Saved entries
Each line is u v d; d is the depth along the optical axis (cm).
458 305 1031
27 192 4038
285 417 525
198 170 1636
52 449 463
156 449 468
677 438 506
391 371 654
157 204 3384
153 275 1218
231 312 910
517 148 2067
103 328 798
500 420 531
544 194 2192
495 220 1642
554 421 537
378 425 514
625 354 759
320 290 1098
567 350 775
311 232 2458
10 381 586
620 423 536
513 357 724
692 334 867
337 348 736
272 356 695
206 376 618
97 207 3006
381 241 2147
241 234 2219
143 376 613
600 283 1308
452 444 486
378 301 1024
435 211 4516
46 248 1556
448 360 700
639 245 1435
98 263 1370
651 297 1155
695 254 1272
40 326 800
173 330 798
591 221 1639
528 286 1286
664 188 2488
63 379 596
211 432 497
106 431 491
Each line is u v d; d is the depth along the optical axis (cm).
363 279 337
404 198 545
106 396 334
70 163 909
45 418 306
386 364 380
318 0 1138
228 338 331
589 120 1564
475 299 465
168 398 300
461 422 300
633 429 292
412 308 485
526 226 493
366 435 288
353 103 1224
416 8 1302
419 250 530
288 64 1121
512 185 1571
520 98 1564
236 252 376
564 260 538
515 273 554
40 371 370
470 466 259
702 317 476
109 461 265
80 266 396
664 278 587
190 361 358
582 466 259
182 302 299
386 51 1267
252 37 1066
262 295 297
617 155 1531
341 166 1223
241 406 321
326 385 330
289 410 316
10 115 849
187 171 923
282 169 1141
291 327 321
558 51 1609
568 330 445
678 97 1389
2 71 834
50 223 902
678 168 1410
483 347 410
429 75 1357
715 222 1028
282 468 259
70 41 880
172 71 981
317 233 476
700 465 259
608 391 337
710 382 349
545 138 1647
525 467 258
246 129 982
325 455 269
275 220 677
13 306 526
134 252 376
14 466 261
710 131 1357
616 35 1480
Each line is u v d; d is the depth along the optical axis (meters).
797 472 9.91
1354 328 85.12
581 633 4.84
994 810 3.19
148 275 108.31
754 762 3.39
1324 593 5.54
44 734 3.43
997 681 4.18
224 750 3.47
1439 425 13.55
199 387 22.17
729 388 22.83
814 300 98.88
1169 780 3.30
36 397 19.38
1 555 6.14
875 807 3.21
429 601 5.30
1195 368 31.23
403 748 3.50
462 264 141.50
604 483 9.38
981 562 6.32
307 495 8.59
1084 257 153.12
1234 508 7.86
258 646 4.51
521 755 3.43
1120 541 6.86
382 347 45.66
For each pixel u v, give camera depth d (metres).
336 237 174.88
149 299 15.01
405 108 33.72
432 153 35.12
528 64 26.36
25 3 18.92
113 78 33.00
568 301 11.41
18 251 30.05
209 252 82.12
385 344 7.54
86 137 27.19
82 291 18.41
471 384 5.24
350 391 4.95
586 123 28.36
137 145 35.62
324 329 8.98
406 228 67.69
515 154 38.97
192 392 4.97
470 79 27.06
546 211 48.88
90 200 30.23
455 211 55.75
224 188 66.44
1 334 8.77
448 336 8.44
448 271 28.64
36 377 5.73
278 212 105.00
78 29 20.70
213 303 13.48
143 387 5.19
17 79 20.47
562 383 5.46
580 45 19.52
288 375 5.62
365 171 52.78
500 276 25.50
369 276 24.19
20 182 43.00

◆ **WORK TASK**
This exercise requires all the entries to be written out again exactly.

◆ **ANSWER SPACE**
Each line is u v d; d is the depth along the optical axis (cm).
458 305 1031
27 192 4038
285 417 525
198 170 1636
52 449 463
156 449 468
677 438 506
391 371 654
157 204 3384
153 275 1218
231 312 910
517 148 2067
103 328 798
500 420 531
544 194 2192
495 220 1642
554 421 537
378 425 514
625 354 759
320 290 1098
567 350 775
311 232 2458
10 381 586
620 423 536
513 357 724
692 334 867
337 348 736
272 356 695
206 376 618
97 207 3006
381 241 2147
241 234 2219
143 376 613
600 283 1308
452 444 486
378 301 1024
435 211 4516
46 248 1556
448 360 700
639 245 1435
98 263 1370
651 297 1155
695 254 1272
40 326 800
173 330 798
591 221 1639
528 286 1286
664 188 2488
63 379 596
211 432 497
106 431 491
Each line is u v d; d is the depth along the optical axis (cm).
363 279 337
404 198 545
106 396 334
70 163 909
45 418 306
386 364 380
318 0 1138
228 338 331
589 120 1564
475 299 465
168 398 300
461 422 300
633 429 292
412 308 485
526 226 493
366 435 288
353 103 1224
416 8 1302
419 250 530
288 64 1121
512 185 1571
520 98 1564
236 252 376
564 260 538
515 273 554
40 371 370
470 466 259
702 317 476
109 461 265
80 266 396
664 278 587
190 361 358
582 466 259
182 302 299
386 51 1267
252 37 1066
262 295 297
617 155 1531
341 166 1223
241 406 321
326 385 330
289 410 316
10 115 849
187 171 923
282 169 1141
291 327 321
558 51 1609
568 330 445
678 97 1389
2 71 834
50 223 902
678 168 1410
483 347 410
429 75 1357
715 222 1028
282 468 259
70 41 880
172 71 981
317 233 476
700 465 259
608 391 337
710 382 349
545 138 1647
525 467 258
246 129 982
325 455 269
275 220 677
13 306 526
134 252 376
14 466 261
710 131 1357
616 35 1480
Each line is u v d; d is the depth along the optical axis (meters).
797 472 9.91
1354 328 85.12
581 633 4.84
994 810 3.19
148 275 108.31
754 762 3.39
1324 593 5.54
44 734 3.43
997 681 4.18
224 750 3.47
1439 425 13.55
199 387 22.17
729 388 22.83
814 300 98.88
1169 780 3.30
36 397 19.38
1 555 6.14
875 807 3.21
429 601 5.30
1195 368 31.23
403 748 3.50
462 264 141.50
604 483 9.38
981 562 6.32
307 495 8.59
1084 257 153.12
1234 508 7.86
258 646 4.51
521 755 3.43
1120 541 6.86
382 347 45.66
For each pixel u v, give camera depth d (metres).
336 237 174.88
149 299 15.01
405 108 33.72
432 153 35.12
528 64 26.36
25 3 18.92
113 78 33.00
568 301 11.41
18 251 30.05
209 252 82.12
385 344 7.54
86 137 27.19
82 291 18.41
471 384 5.24
350 391 4.95
586 123 28.36
137 145 35.62
324 329 8.98
406 228 67.69
515 154 38.97
192 392 4.97
470 79 27.06
546 211 48.88
90 200 30.23
455 211 55.75
224 188 66.44
1 334 8.77
448 336 8.44
448 271 28.64
36 377 5.73
278 212 105.00
78 29 20.70
213 303 13.48
143 387 5.19
17 79 20.47
562 383 5.46
580 45 19.52
288 375 5.62
365 171 52.78
500 276 25.50
369 276 24.19
20 182 43.00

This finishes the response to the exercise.